For developing countries where people don’t have access to all the medical care we do in developed countries, a healthy plant-based diet can be even more important for improving health. A plant-based diet is excellent for reducing diabetes which is a major problem worldwide. Now, I want to specify that it is not just about plant-based diets. If people are eating a lot of junk foods, fried foods, refined carbohydrates, sugars and all such things, they are not going to get significant benefits from plant-based diets. We need to focus on whole foods, low fats and plant-based. Eating a diet based on foods that are minimally processed, and having different food groups such as fruits, vegetables, whole grains, legumes, nuts and seeds, is extremely healthy.
The other health benefit has to do with pandemics – these viral pandemics are occurring because we are practising large scale animal agriculture. When we practice mass animal agriculture, we are generating massive amounts of viruses and exposing ourselves to them. Every year we are getting multiple viruses that jump from animals into humans, a lot of them are not very serious, and have lower impact. But once every five, ten, fifteen or twenty years, we are going to have outbreaks that have a bigger effect. Over the past two decades we have had SARS, MERS, Swine Flu, and now COVID-19. These are all examples of pandemics from animal agriculture.
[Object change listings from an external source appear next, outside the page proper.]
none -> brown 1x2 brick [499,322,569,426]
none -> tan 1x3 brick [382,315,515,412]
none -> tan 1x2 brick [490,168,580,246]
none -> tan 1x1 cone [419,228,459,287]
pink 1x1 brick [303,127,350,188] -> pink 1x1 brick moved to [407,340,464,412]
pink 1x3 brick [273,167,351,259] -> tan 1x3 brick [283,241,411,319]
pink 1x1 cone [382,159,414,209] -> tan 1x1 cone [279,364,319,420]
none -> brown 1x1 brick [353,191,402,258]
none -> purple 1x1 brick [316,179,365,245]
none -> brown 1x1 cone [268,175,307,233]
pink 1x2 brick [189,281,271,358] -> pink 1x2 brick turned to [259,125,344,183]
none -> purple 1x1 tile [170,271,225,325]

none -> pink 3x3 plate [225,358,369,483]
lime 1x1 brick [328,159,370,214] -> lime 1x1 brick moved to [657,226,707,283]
As mass animal agriculture expands in the world, we are going to get more and more of these pandemics and some of them will be much more dangerous potentially than COVID-19. In fact, COVID-19 can be a very mild pandemic compared to future possibilities.
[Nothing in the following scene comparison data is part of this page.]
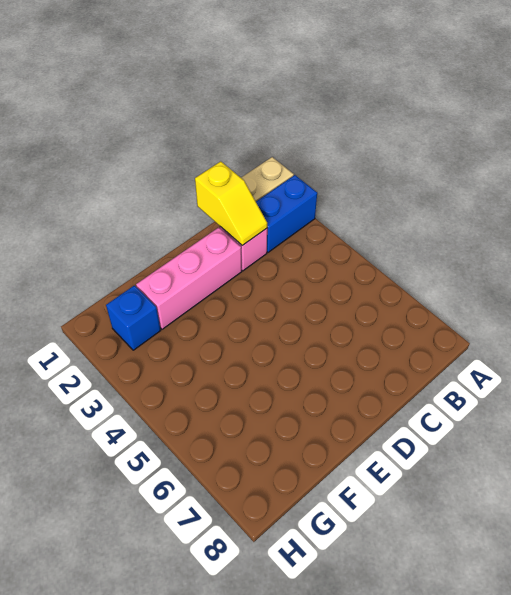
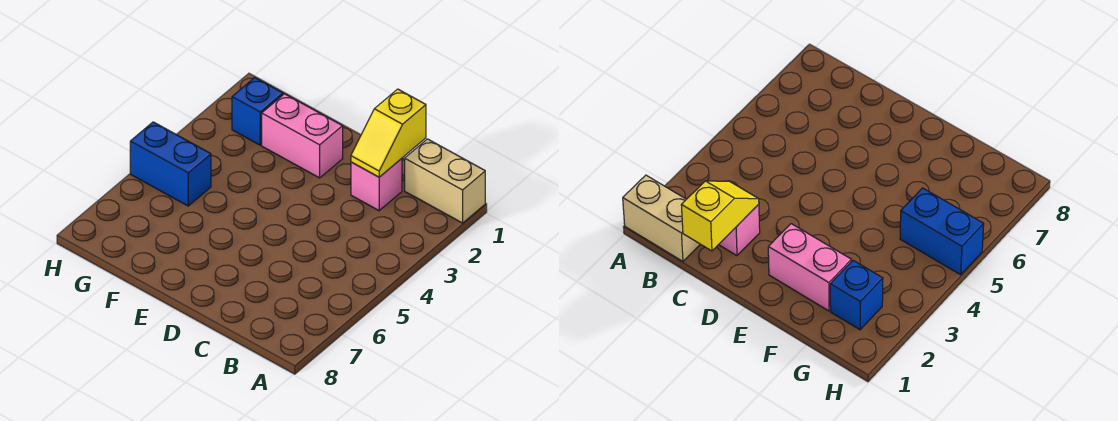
blue 1x2 brick [256,175,317,252] -> blue 1x2 brick moved to [130,122,211,206]
pink 1x3 brick [136,227,242,329] -> pink 1x2 brick [262,94,343,178]

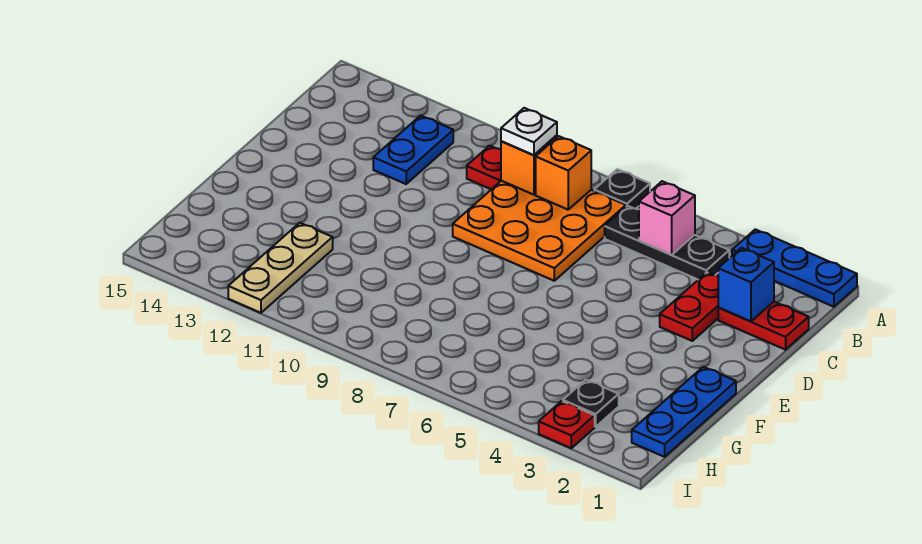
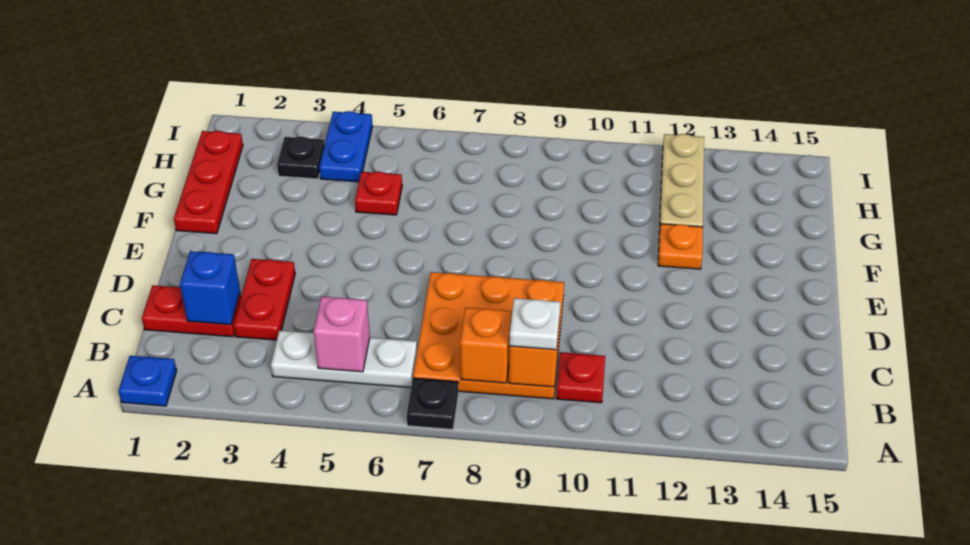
blue 1x3 plate [732,229,857,307] -> blue 1x1 plate [118,356,177,406]
black 1x3 plate [605,206,729,280] -> white 1x3 plate [271,331,417,388]
blue 1x2 plate [373,115,453,184] -> blue 1x2 plate moved to [319,111,373,182]
blue 1x3 plate [632,367,736,457] -> red 1x3 plate [174,131,243,234]
none -> orange 1x1 plate [658,224,703,269]
red 1x1 plate [539,401,595,448] -> red 1x1 plate moved to [355,172,402,215]

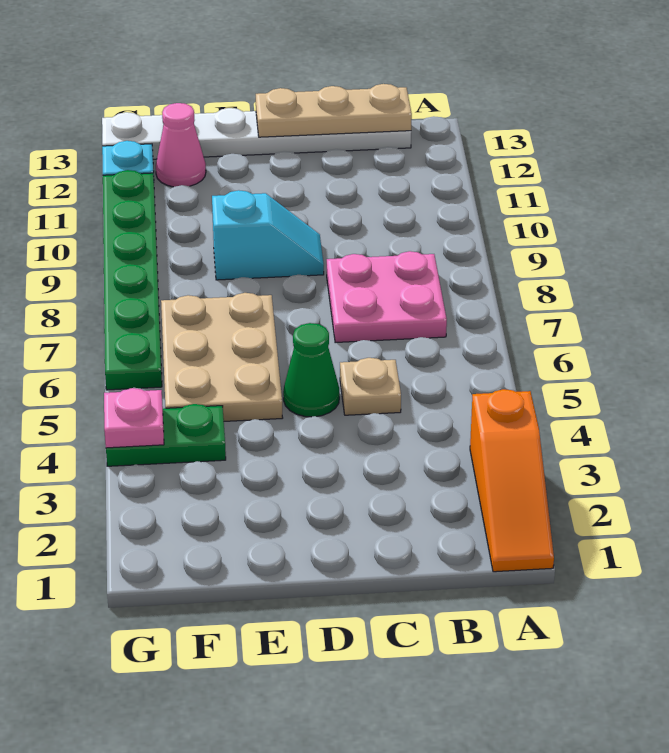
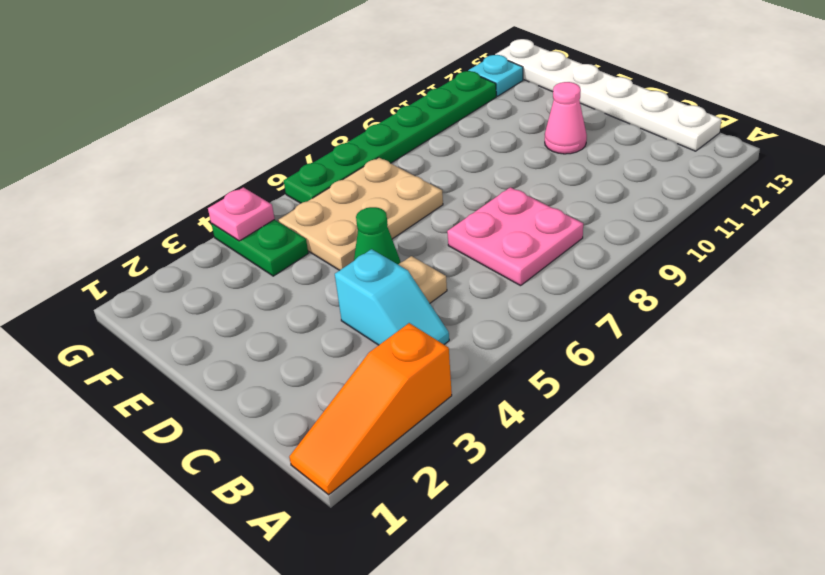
tan 1x3 plate [256,84,412,137] -> none
cyan 1x2 slope [212,190,324,280] -> cyan 1x2 slope moved to [335,249,449,345]
pink 1x1 cone [156,103,206,187] -> pink 1x1 cone moved to [545,82,587,154]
50by40: What are the motivations behind Plant-based Data and what do you intend to achieve with it?
NC: We want to make it easily accessible for anyone to go to one place and find all the key and best academic sources categorised by subtopics on the bigger categories of the environment, health and pandemics. We made this for everyone who is looking to dive deeper into the primary, secondary sources in the environmental space but it is specifically helpful for students and academics. There are so many articles out there that will claim certain things in the diet or environmental space and a lot of them don’t reference the actual research that they came from. Any article I read, I want it to be linked to a source, the particular research that I can read a bit further into. So that’s part of the motivation why we did this. Although there are some organisations that do this similar thing especially in the nutrition and diet space, when it comes to the environmental side, it’s hard to find any good database like this. This is the only one that you will find on the environmental side, so there is a bigger role there.
50by40: Do you intend to go beyond being a database? Do you have some plans for the near future?
TM: Yes we have some good plans. We want to expand our team and we want the data not only to be there sitting in our personal repository, but we also want to proactively communicate the information that is out there. So we are going to start a medium.com blog. We will summarise the articles and put them out there for people to see on an ongoing basis. We are also partnering with some other friends to make some videos we can use to communicate it better. And we are open to working with other organisations. We can be a resource to any organisation by supplying them with the information they need about plant-based data, about the environment, nutrition and related topics. We can point them to information sources or supply them with data quickly so they can find the information they need.